Sente que é importante ser cabo -verdiana quando está a trabalhar. Quando escuta o hino fica comovida, e a bandeira é importante. Recordar o país ajuda a superar dificuldades. Quando os filhos organizarem a vida deles, pensa regressar a Cabo Verde.

Com o dinheiro ganho compraram um terreno (em Cabo Verde) e uma casa (em Loures). M não tenciona imigrar para nenhum outro país. Considera que a situação em Portugal está difícil para os filhos. Sente que com a imigração se tornou mais feliz (decerto em resultado de estar junto ao marido e aos filhos).

M sente -se um bocadinho portuguesa e um bocadinho cabo -verdiana, e refere que a aqui- sição da nacionalidade portuguesa teria como objectivo imigrar para outro país: “Hum… Só me torno portuguesa para poder sair para outro país. Sinto -me um bocadinho de cada”.

afirmações mais significativas

[…] Viemos de Cabo Verde para cá. Primeiro veio o meu marido, depois decidi vir para cá também. Eu não tinha muita vontade, mas teve que ser. Ele veio em 1999, porque não havia lá trabalho. Eu vim em 2002.

[…] Eu gostava de tudo lá, se não fosse o meu marido…Eu estava contente com tudo, com o que ganhava, vivia ao pé da minha mãe. Temos sempre expectativas, vimos para ficarmos melhor. E mudou para melhor, a nível económico.

[…] De manhã trabalho das 6h às 9 h, numa empresa em Lisboa, depois faço 5 horas, estou até às 3 h aqui e depois ainda vou para patroa, saio às 6h/6.30h e depois vou para casa. (total de mais ou menos onze horas). São muitas horas, mas com 3 filhos tem que ser.Trabalho mais horas do que em Cabo Verde.
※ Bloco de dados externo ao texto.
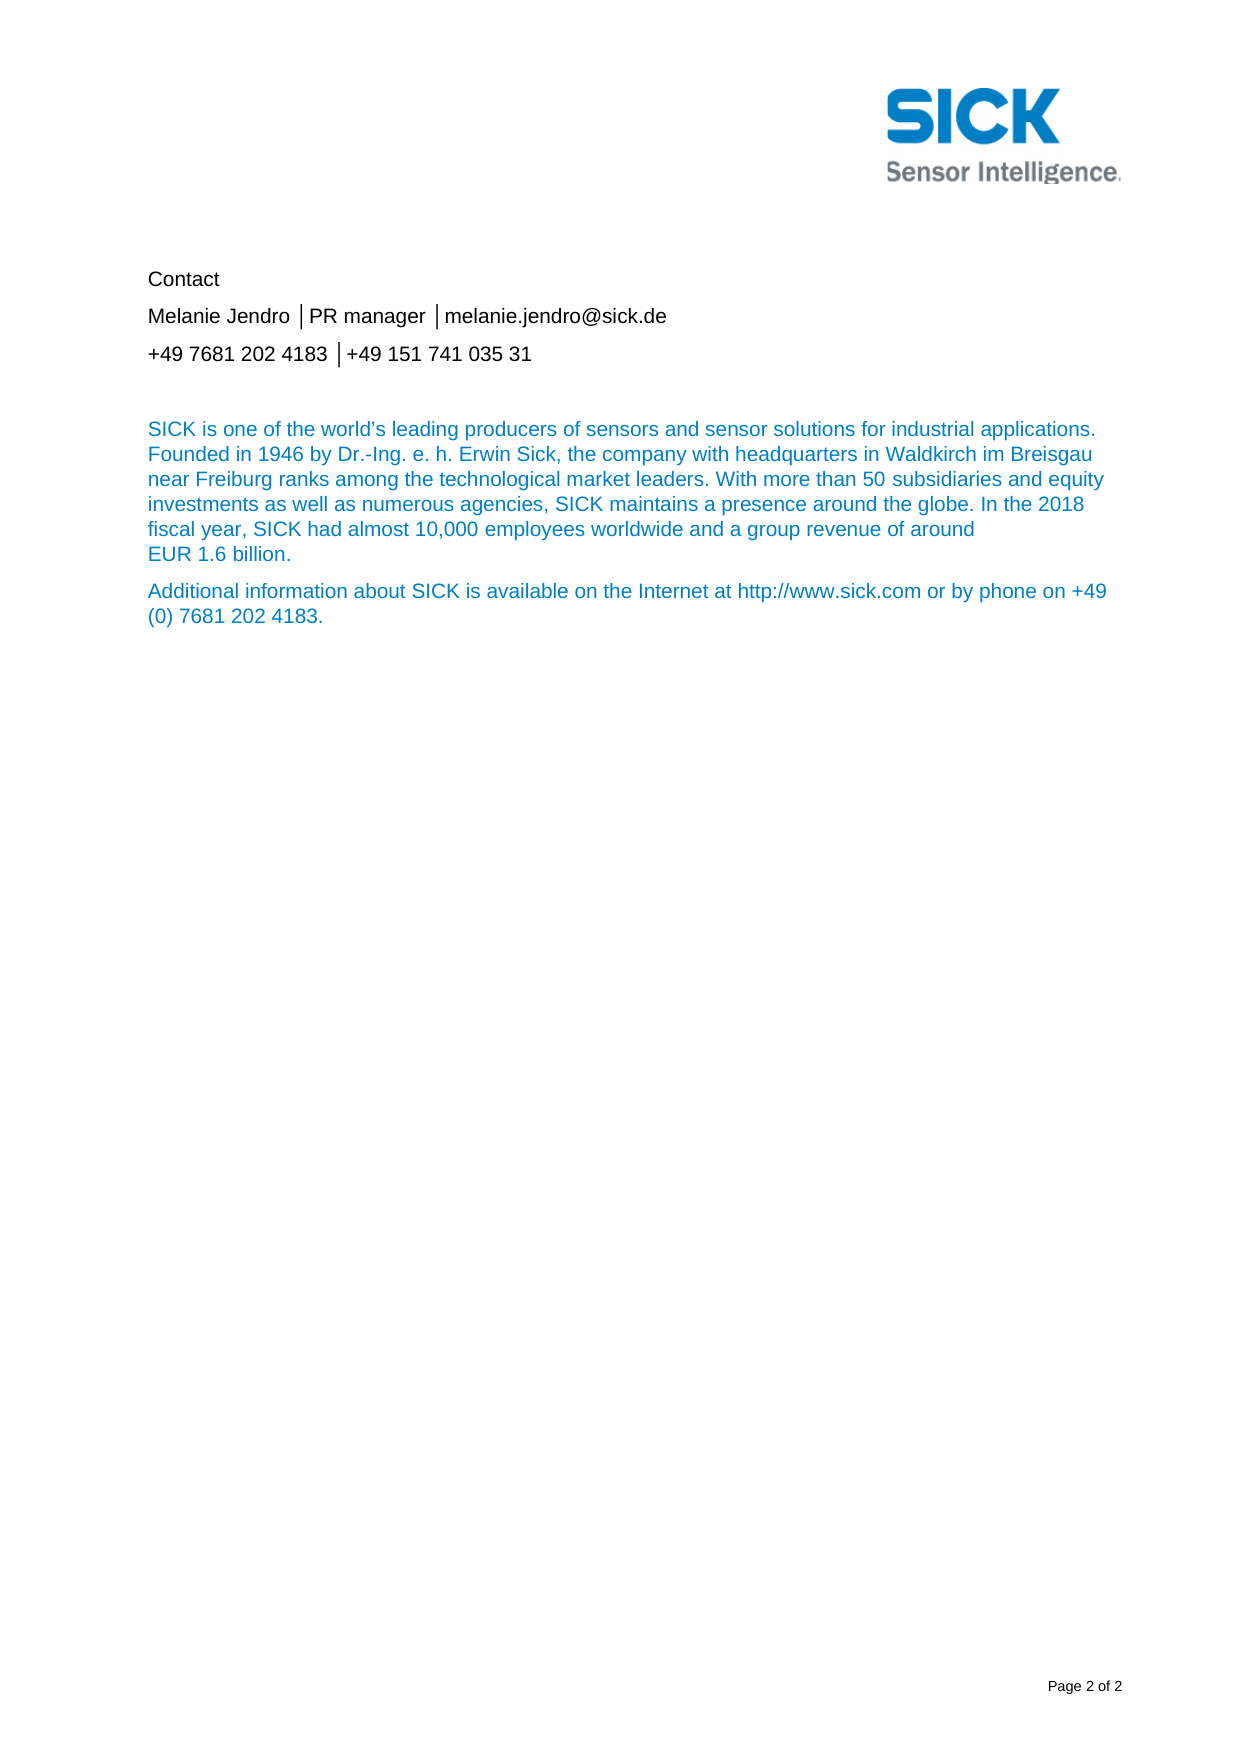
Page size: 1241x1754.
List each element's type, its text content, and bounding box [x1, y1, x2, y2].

text Additional information about SICK is available on the Internet at http://www.sick.com or by phone on +49 (0) 7681 202 4183. [148, 578, 1122, 628]
text Melanie Jendro │PR manager │melanie.jendro@sick.de [148, 303, 1122, 328]
text SICK is one of the world’s leading producers of sensors and sensor solutions for industrial applications. Founded in 1946 by Dr.-Ing. e. h. Erwin Sick, the company with headquarters in Waldkirch im Breisgau near Freiburg ranks among the technological market leaders. With more than 50 subsidiaries and equity investments as well as numerous agencies, SICK maintains a presence around the globe. In the 2018 fiscal year, SICK had almost 10,000 employees worldwide and a group revenue of around EUR 1.6 billion. [148, 416, 1122, 566]
text +49 7681 202 4183 │+49 151 741 035 31 [148, 341, 1122, 366]
picture [886, 88, 1120, 183]
text Contact [148, 266, 1122, 291]
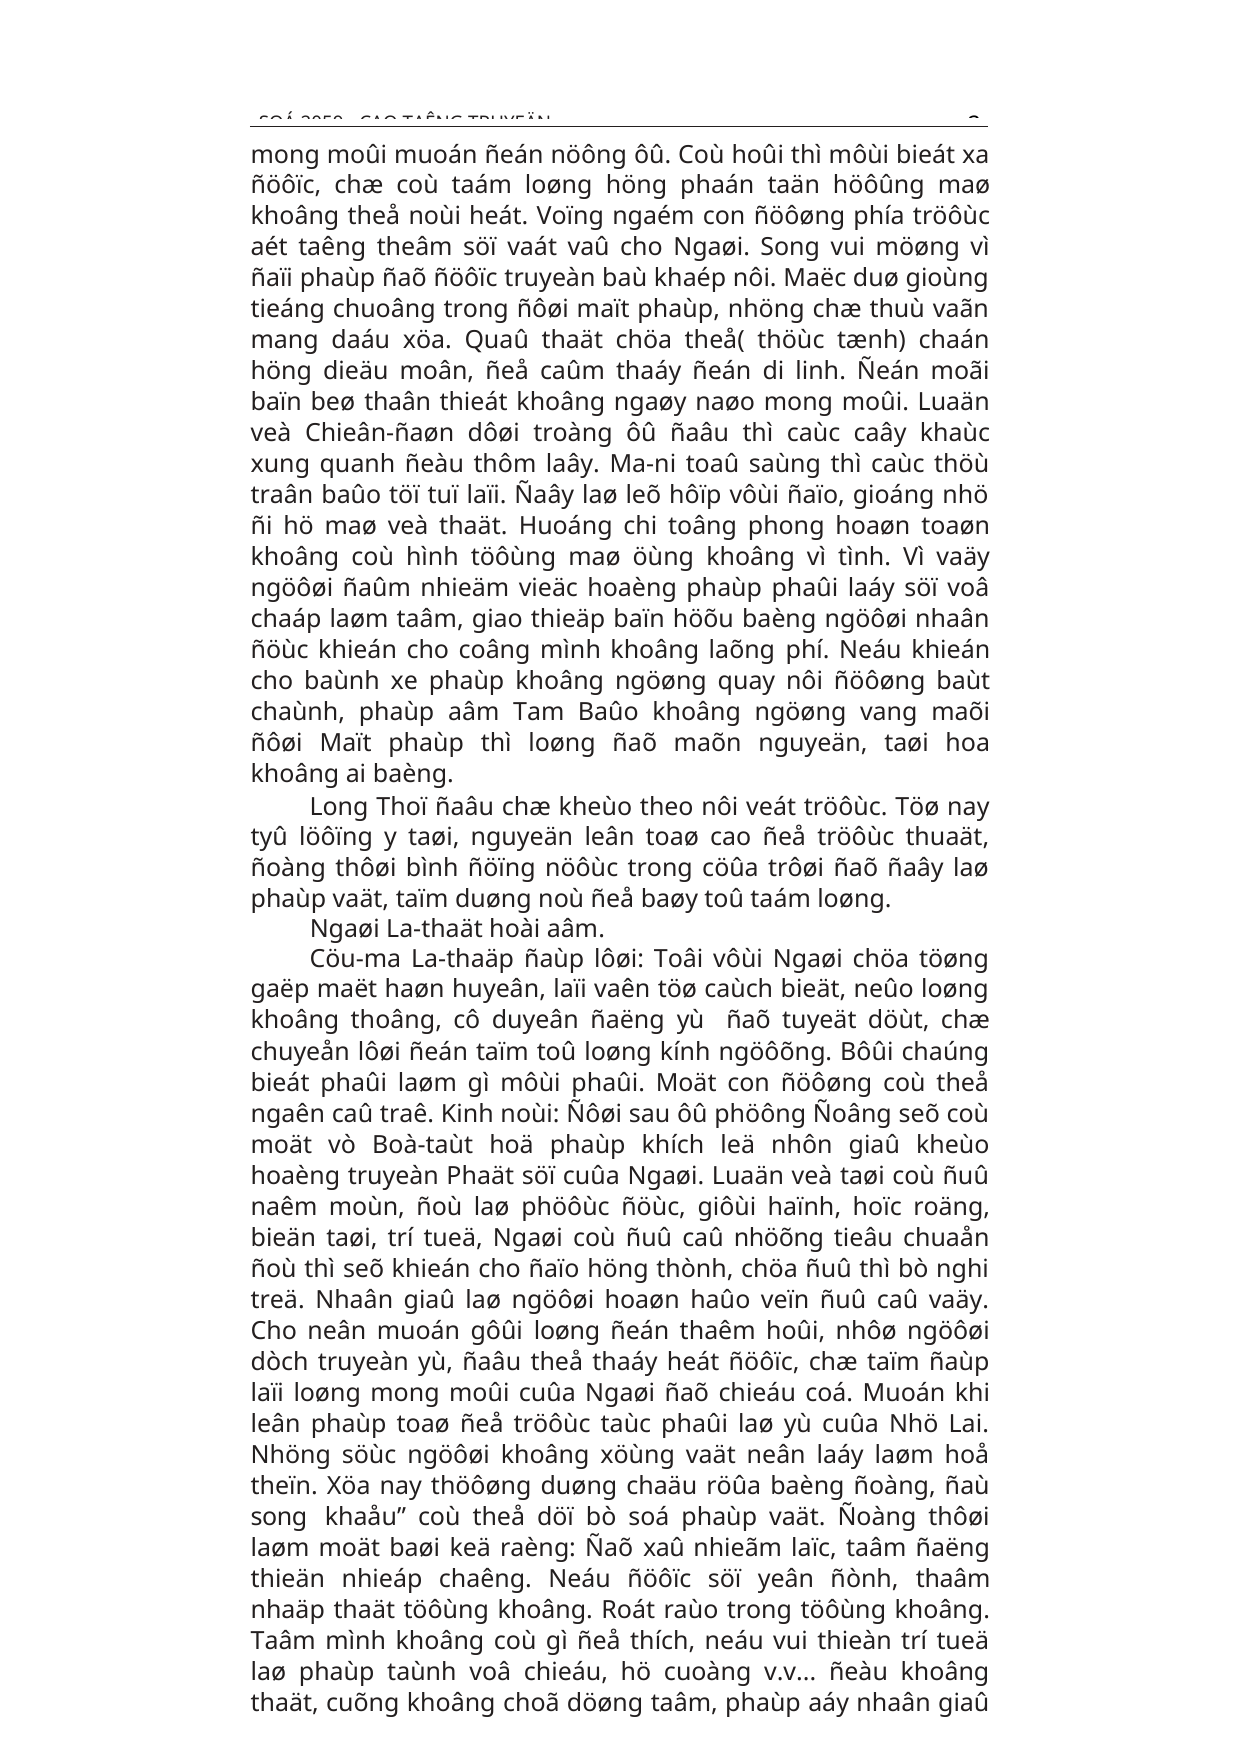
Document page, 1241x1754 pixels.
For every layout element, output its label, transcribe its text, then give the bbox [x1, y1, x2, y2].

text mong moûi muoán ñeán nöông ôû. Coù hoûi thì môùi bieát xa ñöôïc, chæ coù taám loøng höng phaán taän höôûng maø khoâng theå noùi heát. Voïng ngaém con ñöôøng phía tröôùc aét taêng theâm söï vaát vaû cho Ngaøi. Song vui möøng vì ñaïi phaùp ñaõ ñöôïc truyeàn baù khaép nôi. Maëc duø gioùng tieáng chuoâng trong ñôøi maït phaùp, nhöng chæ thuù vaãn mang daáu xöa. Quaû thaät chöa theå( thöùc tænh) chaán höng dieäu moân, ñeå caûm thaáy ñeán di linh. Ñeán moãi baïn beø thaân thieát khoâng ngaøy naøo mong moûi. Luaän veà Chieân-ñaøn dôøi troàng ôû ñaâu thì caùc caây khaùc xung quanh ñeàu thôm laây. Ma-ni toaû saùng thì caùc thöù traân baûo töï tuï laïi. Ñaây laø leõ hôïp vôùi ñaïo, gioáng nhö ñi hö maø veà thaät. Huoáng chi toâng phong hoaøn toaøn khoâng coù hình töôùng maø öùng khoâng vì tình. Vì vaäy ngöôøi ñaûm nhieäm vieäc hoaèng phaùp phaûi laáy söï voâ chaáp laøm taâm, giao thieäp baïn höõu baèng ngöôøi nhaân ñöùc khieán cho coâng mình khoâng laõng phí. Neáu khieán cho baùnh xe phaùp khoâng ngöøng quay nôi ñöôøng baùt chaùnh, phaùp aâm Tam Baûo khoâng ngöøng vang maõi ñôøi Maït phaùp thì loøng ñaõ maõn nguyeän, taøi hoa khoâng ai baèng. [250, 138, 990, 790]
text Cöu-ma La-thaäp ñaùp lôøi: Toâi vôùi Ngaøi chöa töøng gaëp maët haøn huyeân, laïi vaên töø caùch bieät, neûo loøng khoâng thoâng, cô duyeân ñaëng yù ñaõ tuyeät döùt, chæ chuyeån lôøi ñeán taïm toû loøng kính ngöôõng. Bôûi chaúng bieát phaûi laøm gì môùi phaûi. Moät con ñöôøng coù theå ngaên caû traê. Kinh noùi: Ñôøi sau ôû phöông Ñoâng seõ coù moät vò Boà-taùt hoä phaùp khích leä nhôn giaû kheùo hoaèng truyeàn Phaät söï cuûa Ngaøi. Luaän veà taøi coù ñuû naêm moùn, ñoù laø phöôùc ñöùc, giôùi haïnh, hoïc roäng, bieän taøi, trí tueä, Ngaøi coù ñuû caû nhöõng tieâu chuaån ñoù thì seõ khieán cho ñaïo höng thònh, chöa ñuû thì bò nghi treä. Nhaân giaû laø ngöôøi hoaøn haûo veïn ñuû caû vaäy. Cho neân muoán gôûi loøng ñeán thaêm hoûi, nhôø ngöôøi dòch truyeàn yù, ñaâu theå thaáy heát ñöôïc, chæ taïm ñaùp laïi loøng mong moûi cuûa Ngaøi ñaõ chieáu coá. Muoán khi leân phaùp toaø ñeå tröôùc taùc phaûi laø yù cuûa Nhö Lai. Nhöng söùc ngöôøi khoâng xöùng vaät neân laáy laøm hoå theïn. Xöa nay thöôøng duøng chaäu röûa baèng ñoàng, ñaù song khaåu” coù theå döï bò soá phaùp vaät. Ñoàng thôøi laøm moät baøi keä raèng: Ñaõ xaû nhieãm laïc, taâm ñaëng thieän nhieáp chaêng. Neáu ñöôïc söï yeân ñònh, thaâm nhaäp thaät töôùng khoâng. Roát raùo trong töôùng khoâng. Taâm mình khoâng coù gì ñeå thích, neáu vui thieàn trí tueä laø phaùp taùnh voâ chieáu, hö cuoàng v.v... ñeàu khoâng thaät, cuõng khoâng choã döøng taâm, phaùp aáy nhaân giaû ñaõ ñaéc. Mong caàu môû baøy choã coát yeáu. [250, 943, 990, 1719]
text Ngaøi La-thaät hoài aâm. [309, 914, 1092, 943]
text Long Thoï ñaâu chæ kheùo theo nôi veát tröôùc. Töø nay tyû löôïng y taøi, nguyeän leân toaø cao ñeå tröôùc thuaät, ñoàng thôøi bình ñöïng nöôùc trong cöûa trôøi ñaõ ñaây laø phaùp vaät, taïm duøng noù ñeå baøy toû taám loøng. [250, 790, 990, 914]
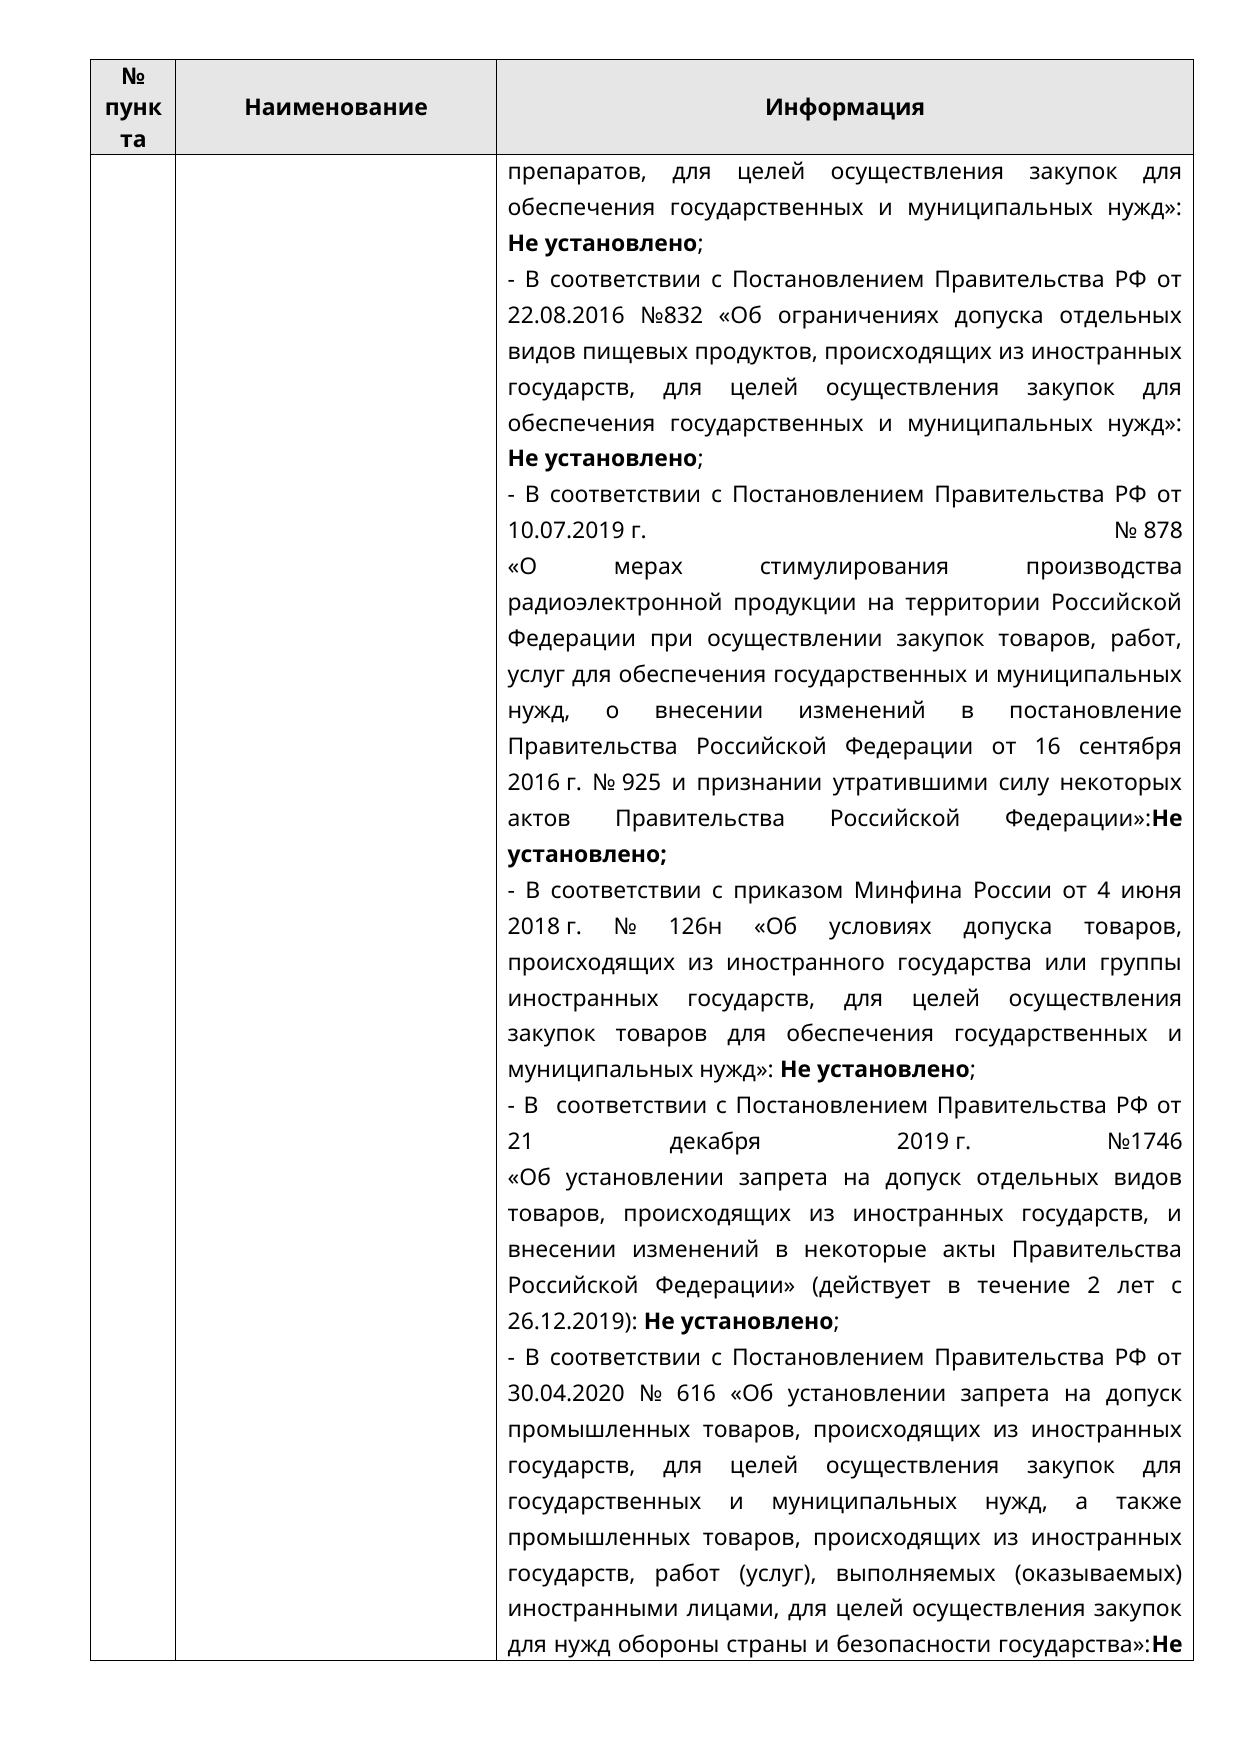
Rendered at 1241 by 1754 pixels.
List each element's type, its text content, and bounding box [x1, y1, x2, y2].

table_header № пункта [91, 60, 175, 154]
table_cell [91, 155, 175, 1659]
table_header Информация [497, 60, 1193, 154]
table_header Наименование [176, 60, 496, 154]
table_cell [497, 155, 1193, 1659]
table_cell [176, 155, 496, 1659]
[…] Antes de vir chorei muito! Porque cheguei cá, saíam todos para o trabalho e ficava sozinha em casa. Não estava acostumada. Chorei muito, mas agora está…Conseguimos comprar uma casa, os filhos andam na escola e portanto estamos integrados, mas acho que vamos voltar.

[…] Às vezes há seca, porque não chove. O trabalho lá. Gosto da ilha como espaço, tem coisas muito boas…Nunca tinha saído da ilha, ela é grande…

[…] Hum…Só me torno portuguesa para poder sair para outro país. Sinto ‑me um boca‑ dinho de cada.